# Your objective:
Extract the lines of the listing word for word, starting with its first line and ending with the line that contains "6: (267, 232)".

# Data for this task:
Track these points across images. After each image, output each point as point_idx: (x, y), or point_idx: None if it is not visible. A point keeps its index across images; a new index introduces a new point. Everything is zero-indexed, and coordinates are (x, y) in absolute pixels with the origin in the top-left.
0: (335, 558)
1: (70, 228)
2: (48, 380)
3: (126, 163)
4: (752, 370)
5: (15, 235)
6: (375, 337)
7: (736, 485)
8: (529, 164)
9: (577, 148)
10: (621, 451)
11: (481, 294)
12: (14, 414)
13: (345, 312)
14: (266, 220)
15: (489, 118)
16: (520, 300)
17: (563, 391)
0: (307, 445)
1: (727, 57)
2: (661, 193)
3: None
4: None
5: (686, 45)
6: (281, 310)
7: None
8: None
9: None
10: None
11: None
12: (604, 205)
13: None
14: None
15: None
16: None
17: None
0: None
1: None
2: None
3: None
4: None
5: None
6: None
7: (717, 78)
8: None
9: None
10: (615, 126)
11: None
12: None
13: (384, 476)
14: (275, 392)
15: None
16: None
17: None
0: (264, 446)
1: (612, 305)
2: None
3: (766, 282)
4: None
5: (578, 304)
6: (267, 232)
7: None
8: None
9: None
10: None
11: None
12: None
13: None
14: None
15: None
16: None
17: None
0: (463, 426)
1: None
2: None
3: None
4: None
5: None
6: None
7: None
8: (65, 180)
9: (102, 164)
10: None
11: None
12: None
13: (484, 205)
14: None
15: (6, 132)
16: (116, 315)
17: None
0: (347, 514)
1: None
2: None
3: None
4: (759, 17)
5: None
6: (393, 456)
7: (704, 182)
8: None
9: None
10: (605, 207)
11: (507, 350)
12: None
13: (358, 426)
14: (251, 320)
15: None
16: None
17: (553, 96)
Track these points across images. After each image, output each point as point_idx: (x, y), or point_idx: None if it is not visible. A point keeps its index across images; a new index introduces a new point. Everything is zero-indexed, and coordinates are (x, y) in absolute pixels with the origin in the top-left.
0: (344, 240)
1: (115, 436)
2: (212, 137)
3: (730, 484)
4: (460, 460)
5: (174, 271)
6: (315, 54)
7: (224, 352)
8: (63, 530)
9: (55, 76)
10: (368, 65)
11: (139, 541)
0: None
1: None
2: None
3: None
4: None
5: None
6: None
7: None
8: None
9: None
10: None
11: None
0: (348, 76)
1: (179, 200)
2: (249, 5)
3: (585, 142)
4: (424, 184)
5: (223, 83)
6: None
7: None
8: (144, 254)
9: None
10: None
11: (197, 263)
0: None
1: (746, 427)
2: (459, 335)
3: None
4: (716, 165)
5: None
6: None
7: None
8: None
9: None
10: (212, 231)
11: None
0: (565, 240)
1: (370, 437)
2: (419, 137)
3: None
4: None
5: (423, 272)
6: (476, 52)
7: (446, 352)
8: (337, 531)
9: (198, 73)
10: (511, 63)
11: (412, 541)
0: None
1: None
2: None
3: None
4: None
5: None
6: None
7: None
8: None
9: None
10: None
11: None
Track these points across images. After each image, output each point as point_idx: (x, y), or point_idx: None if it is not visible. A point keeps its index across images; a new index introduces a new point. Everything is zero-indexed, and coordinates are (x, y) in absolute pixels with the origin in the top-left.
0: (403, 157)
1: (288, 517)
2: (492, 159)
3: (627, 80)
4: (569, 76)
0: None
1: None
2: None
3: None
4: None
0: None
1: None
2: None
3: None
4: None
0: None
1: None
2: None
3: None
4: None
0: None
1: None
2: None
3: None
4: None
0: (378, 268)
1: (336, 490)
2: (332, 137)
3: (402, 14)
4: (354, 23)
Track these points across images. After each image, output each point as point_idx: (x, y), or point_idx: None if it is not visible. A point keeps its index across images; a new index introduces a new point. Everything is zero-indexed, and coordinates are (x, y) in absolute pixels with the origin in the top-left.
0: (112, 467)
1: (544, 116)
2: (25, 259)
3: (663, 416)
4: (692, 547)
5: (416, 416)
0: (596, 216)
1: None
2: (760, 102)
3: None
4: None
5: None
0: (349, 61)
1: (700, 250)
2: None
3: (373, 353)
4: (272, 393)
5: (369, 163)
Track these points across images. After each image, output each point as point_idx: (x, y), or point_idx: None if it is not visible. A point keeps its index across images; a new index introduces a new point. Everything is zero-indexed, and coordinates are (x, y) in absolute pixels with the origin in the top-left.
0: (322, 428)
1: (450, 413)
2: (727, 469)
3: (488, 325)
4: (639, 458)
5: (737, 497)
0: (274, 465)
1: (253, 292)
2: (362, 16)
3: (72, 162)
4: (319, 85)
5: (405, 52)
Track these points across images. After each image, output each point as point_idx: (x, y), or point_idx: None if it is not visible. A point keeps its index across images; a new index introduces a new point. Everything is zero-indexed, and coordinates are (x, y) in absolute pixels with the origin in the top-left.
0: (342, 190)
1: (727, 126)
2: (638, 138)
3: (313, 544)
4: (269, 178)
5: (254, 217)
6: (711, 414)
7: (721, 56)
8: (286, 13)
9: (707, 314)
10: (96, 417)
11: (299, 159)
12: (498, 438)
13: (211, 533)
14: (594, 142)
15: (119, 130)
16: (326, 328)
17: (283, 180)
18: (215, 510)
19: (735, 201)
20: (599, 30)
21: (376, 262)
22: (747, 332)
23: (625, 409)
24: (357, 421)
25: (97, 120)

# Result of the exercise:
Track these points across images. After each image, output each point as point_idx: (x, y), or point_idx: None if it is not visible. A point keeps its index across images; a new index introduces a new point. Everything is zero-indexed, and coordinates are (x, y) in absolute pixels with the origin in the top-left.
0: (335, 558)
1: (70, 228)
2: (48, 380)
3: (126, 163)
4: (752, 370)
5: (15, 235)
6: (375, 337)
7: (736, 485)
8: (529, 164)
9: (577, 148)
10: (621, 451)
11: (481, 294)
12: (14, 414)
13: (345, 312)
14: (266, 220)
15: (489, 118)
16: (520, 300)
17: (563, 391)
0: (307, 445)
1: (727, 57)
2: (661, 193)
3: None
4: None
5: (686, 45)
6: (281, 310)
7: None
8: None
9: None
10: None
11: None
12: (604, 205)
13: None
14: None
15: None
16: None
17: None
0: None
1: None
2: None
3: None
4: None
5: None
6: None
7: (717, 78)
8: None
9: None
10: (615, 126)
11: None
12: None
13: (384, 476)
14: (275, 392)
15: None
16: None
17: None
0: (264, 446)
1: (612, 305)
2: None
3: (766, 282)
4: None
5: (578, 304)
6: (267, 232)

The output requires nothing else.